What are vaccines and are they really necessary? The importance of vaccination has been a source of endless debate among medical professionals, parents, and activists.
Vaccines are medical products developed by pharmaceutical companies. The purpose of vaccines is to promote immunity and gain protection against infectious and life-threatening diseases. Contrary to what some may think, civilizations have been practicing immunization for hundreds of years. Variolation, a crude method of immunization, was used in parts of Asia centuries ago. Buddhist monks, on the other hand, would boost their immunity to snakebites by drinking snake venom. In 1796, Edward Jenner inoculated a 13-year old boy with cowpox virus to stimulate immunity to the smallpox virus that was prevalent at that time. The BCG (Bacillus-Calmette-Guerin) vaccine is a bacterial vaccine that was developed by Albert Calmette and Camille Guérin from 1908 to 1921. It is typically administered to infants and children to protect them from tuberculosis, though some parents have reservations about vaccinating younger kids nowadays.
Immunization not only boosts a person’s immunity against bacteria, viruses, and parasites, it can also help eradicate diseases and infections for good. For example, smallpox was eliminated in the U.S. in 1972, and in the following years, smallpox was the first disease to be eradicated worldwide.
Are Vaccines Safe?
To be released in the market, vaccines have to be proven safe and effective by undergoing years of clinical testing. However, vaccines may also have side effects since these are medical products created through scientific research. It is vital for a healthcare practitioner to fully explain the possible negative reactions that an individual can experience when immunized with a certain vaccine. Vaccination is essential in preventing the spread of dangerous diseases, but vaccine safety is also very important. Knowing the possible adverse effects and reactions brought about by vaccines will help you understand the remedial action you should take in case you experience something out of the ordinary.
Possible Negative Reactions And Side Effects Of Vaccines
It is crucial to note that not everyone who receives a certain vaccine will experience an adverse side effect. Different people have different body chemistries that influence the likelihood of negative reactions to vaccines. Here are some of the most common adverse reactions that one can experience due to vaccines:
Is your arm tingling after flu shot? Guillain-Barré Syndrome or GBS is not a common disorder, but people who suffer from it experience vision problems, difficulty swallowing, and problems with coordination. Guillain-Barré Syndrome is not contagious, but medical professionals consider it an autoimmune disorder wherein the person’s immune system attacks the nervous system.
Studies suggest that a flu vaccine recipient has a higher risk of developing this neurological disorder. If you are worried about the danger of getting GBS but prefer to receive your yearly flu vaccine, it’s best to convey your concerns to your doctor. Should you have any reason to believe that the symptoms that you are experiencing is Guillain-Barré Syndrome, have yourself checked immediately to get the proper medical treatment.
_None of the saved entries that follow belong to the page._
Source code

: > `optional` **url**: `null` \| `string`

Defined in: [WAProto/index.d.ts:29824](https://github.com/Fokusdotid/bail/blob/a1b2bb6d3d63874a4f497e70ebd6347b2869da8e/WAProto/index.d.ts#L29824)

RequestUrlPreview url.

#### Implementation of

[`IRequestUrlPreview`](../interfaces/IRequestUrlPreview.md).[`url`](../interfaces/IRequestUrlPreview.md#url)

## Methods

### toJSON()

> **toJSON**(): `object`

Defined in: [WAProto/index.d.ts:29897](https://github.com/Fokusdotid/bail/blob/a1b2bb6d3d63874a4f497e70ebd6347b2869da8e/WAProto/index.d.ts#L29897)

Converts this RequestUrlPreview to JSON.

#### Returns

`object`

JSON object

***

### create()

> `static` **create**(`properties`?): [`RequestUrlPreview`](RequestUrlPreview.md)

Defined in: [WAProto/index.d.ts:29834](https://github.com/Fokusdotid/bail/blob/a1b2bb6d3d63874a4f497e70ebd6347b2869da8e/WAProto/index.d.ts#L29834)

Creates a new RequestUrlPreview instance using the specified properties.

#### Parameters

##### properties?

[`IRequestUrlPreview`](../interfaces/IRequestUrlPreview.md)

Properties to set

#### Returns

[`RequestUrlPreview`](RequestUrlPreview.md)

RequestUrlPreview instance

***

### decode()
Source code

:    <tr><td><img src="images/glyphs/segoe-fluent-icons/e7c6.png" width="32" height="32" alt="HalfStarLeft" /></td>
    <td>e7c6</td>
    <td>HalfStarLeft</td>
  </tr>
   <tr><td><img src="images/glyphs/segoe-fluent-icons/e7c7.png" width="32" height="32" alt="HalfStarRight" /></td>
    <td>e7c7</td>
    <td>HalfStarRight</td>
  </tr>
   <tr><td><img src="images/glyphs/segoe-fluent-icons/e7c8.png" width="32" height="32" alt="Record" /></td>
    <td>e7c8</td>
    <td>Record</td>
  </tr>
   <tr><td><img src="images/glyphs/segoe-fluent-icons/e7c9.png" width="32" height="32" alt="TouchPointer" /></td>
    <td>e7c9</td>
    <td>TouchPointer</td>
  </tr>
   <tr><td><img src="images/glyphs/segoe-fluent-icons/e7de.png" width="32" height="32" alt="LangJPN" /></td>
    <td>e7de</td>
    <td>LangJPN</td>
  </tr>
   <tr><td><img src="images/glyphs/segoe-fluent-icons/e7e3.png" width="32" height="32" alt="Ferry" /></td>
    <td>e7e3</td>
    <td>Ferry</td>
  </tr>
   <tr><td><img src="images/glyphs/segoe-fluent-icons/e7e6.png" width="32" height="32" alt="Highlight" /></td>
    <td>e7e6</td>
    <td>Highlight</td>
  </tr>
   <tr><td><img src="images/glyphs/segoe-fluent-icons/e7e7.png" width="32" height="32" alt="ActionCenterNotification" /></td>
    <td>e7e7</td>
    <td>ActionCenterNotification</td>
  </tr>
Any drug or medication can produce a severe allergic reaction. Anaphylaxis is characterized by difficulty in breathing, as well as redness or itching of the skin. It can occur within a few minutes of administration, so it is best to wait at the place where the vaccine was administered for easier checking. The risk of developing anaphylaxis after immunization may be a rare occurrence, but it is still possible.
Vomiting And Diarrhea
It is possible to feel nauseous and experience stomach discomfort after vaccination. Receiving Rotavirus, for example, can cause diarrhea and vomiting for several days after injection. It is best to monitor those experiencing continuous vomiting and diarrhea to prevent the body from suffering immensely due to dehydration.
Some people may feel irritable a few hours after immunization – this is perfectly understandable since some vaccines cause mild headaches, muscle pains, drowsiness, and loss of appetite. These symptoms should fade in a period of 24 to 48 hours and usually don’t require any immediate medical assistance. However, if the symptoms last more than two days, it’s best to seek help from a medical professional.
Swelling And Discomfort
One of the common reactions that you may experience due to vaccines is swelling and redness over the affected area. This is considered a local reaction where there is noticeable discomfort, but it rarely lasts long. A low-grade fever may also accompany it. Your doctor may recommend placing a cold compress over the injection site to ease the swelling. Paracetamol can be taken if necessary, but aspirin should be avoided.
Although vaccines were designed to protect against infections and diseases, they can still cause adverse effects. Before scheduling yourself or your child for immunization, it would be best if you request for the vaccination information sheet that contains the typical and not-so-common negative reactions of the drug. Nerve damage caused by immunization, for instance, is not a trivial or simple matter. Serious negative side-effects should be reported to the relevant government agency in charge of vaccine safety after receiving the required medical treatment.